··· DATA SHOWN
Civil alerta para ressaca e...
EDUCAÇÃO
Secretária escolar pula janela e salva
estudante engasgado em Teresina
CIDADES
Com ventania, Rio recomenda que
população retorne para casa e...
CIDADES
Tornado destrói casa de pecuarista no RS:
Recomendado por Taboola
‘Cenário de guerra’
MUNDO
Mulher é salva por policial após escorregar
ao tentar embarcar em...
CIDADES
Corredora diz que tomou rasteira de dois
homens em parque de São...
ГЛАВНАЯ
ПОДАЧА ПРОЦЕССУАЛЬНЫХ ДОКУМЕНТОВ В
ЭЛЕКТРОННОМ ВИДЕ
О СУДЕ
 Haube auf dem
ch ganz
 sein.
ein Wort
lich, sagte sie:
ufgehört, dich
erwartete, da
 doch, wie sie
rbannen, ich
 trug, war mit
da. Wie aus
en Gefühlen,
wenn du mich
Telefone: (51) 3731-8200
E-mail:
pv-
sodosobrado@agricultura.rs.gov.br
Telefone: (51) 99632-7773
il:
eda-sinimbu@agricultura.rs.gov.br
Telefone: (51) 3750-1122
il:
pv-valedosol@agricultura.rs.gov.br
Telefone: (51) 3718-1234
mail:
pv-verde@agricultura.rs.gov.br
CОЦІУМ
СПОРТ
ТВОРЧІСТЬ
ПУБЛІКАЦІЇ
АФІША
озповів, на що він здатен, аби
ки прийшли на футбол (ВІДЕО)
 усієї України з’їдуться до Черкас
······
YOUR OBJECTIVE :: All of the material above needs to be copied exactly.

YOUR RESPONSE ::
Civil alerta para ressaca e...
EDUCAÇÃO
Secretária escolar pula janela e salva
estudante engasgado em Teresina
CIDADES
Com ventania, Rio recomenda que
população retorne para casa e...
CIDADES
Tornado destrói casa de pecuarista no RS:
Recomendado por Taboola
‘Cenário de guerra’
MUNDO
Mulher é salva por policial após escorregar
ao tentar embarcar em...
CIDADES
Corredora diz que tomou rasteira de dois
homens em parque de São...
ГЛАВНАЯ
ПОДАЧА ПРОЦЕССУАЛЬНЫХ ДОКУМЕНТОВ В
ЭЛЕКТРОННОМ ВИДЕ
О СУДЕ
 Haube auf dem
ch ganz
 sein.
ein Wort
lich, sagte sie:
ufgehört, dich
erwartete, da
 doch, wie sie
rbannen, ich
 trug, war mit
da. Wie aus
en Gefühlen,
wenn du mich
Telefone: (51) 3731-8200
E-mail:
pv-
sodosobrado@agricultura.rs.gov.br
Telefone: (51) 99632-7773
il:
eda-sinimbu@agricultura.rs.gov.br
Telefone: (51) 3750-1122
il:
pv-valedosol@agricultura.rs.gov.br
Telefone: (51) 3718-1234
mail:
pv-verde@agricultura.rs.gov.br
CОЦІУМ
СПОРТ
ТВОРЧІСТЬ
ПУБЛІКАЦІЇ
АФІША
озповів, на що він здатен, аби
ки прийшли на футбол (ВІДЕО)
 усієї України з’їдуться до Черкас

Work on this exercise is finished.